■ Instructions to follow
Write out the passage about Crass, beginning at the words "Crass were an" and stopping after "to save us.", and swap "Essex" for "Suffolk".
Start of Document section
Crass were an almost anti-punk band who became synonymous with punk. They doggedly pursued an anti-capitalist ideology from their commune in Essex. The commune, Dial House became a magnet for the young idealist, dog-on-a-string brigade and is still going, running compost toilet workshops and releasing organic gardening dvd’s, so still trying to save us.
Adam Chodzko brings these two related, and in his mind problematic ideologies, together as a chair for Grizedale Arts new artist residency and farm Lawson Park, as a kind of warning; beware the chair, the artists’ chair, the poets’ chair, kingship. He creates a critique of an attempt to save the world, to create a utopia. That’s what artists have been doing since the 1960’s, being critical, debunking the status quo, the systems so carefully established over millennia, they call it deconstruction – are we now looking to artists to reconstruct the mess for us? Could be a long wait, it’s been 50 years and there is little sign. Can art save us? Well, maybe it should because it got us into this mess.”
End of Document section
Start of Records
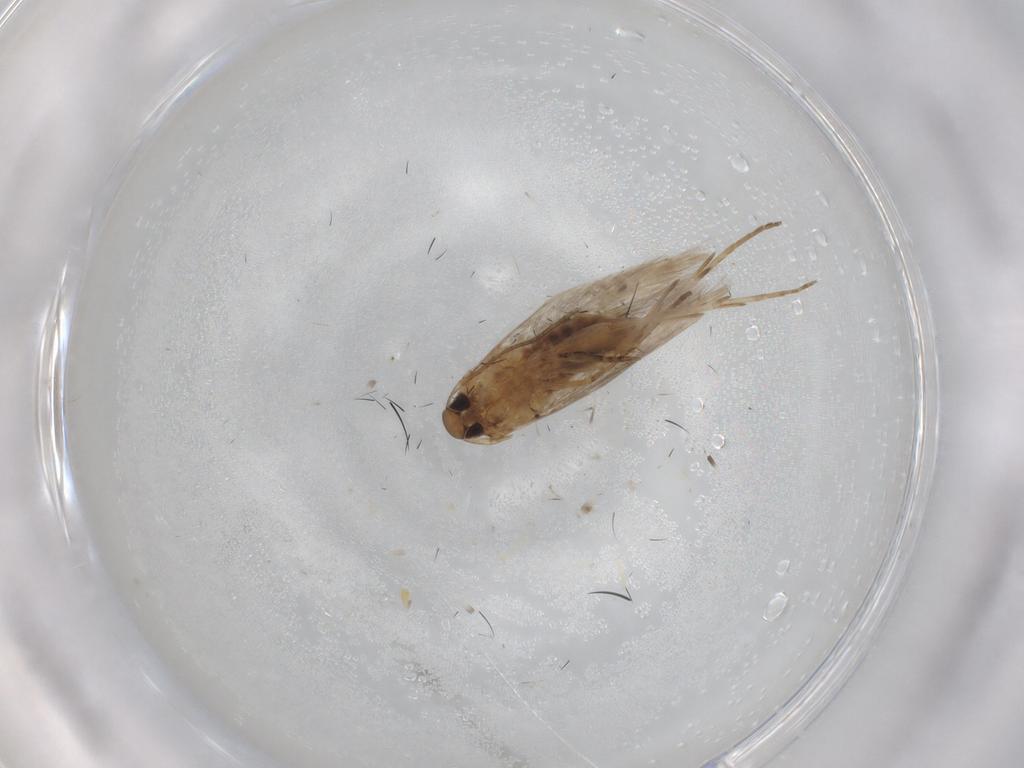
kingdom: Animalia
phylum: Arthropoda
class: Insecta
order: Lepidoptera
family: Cosmopterigidae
End of Records
■ The completed task
Crass were an almost anti-punk band who became synonymous with punk. They doggedly pursued an anti-capitalist ideology from their commune in Suffolk. The commune, Dial House became a magnet for the young idealist, dog-on-a-string brigade and is still going, running compost toilet workshops and releasing organic gardening dvd’s, so still trying to save us.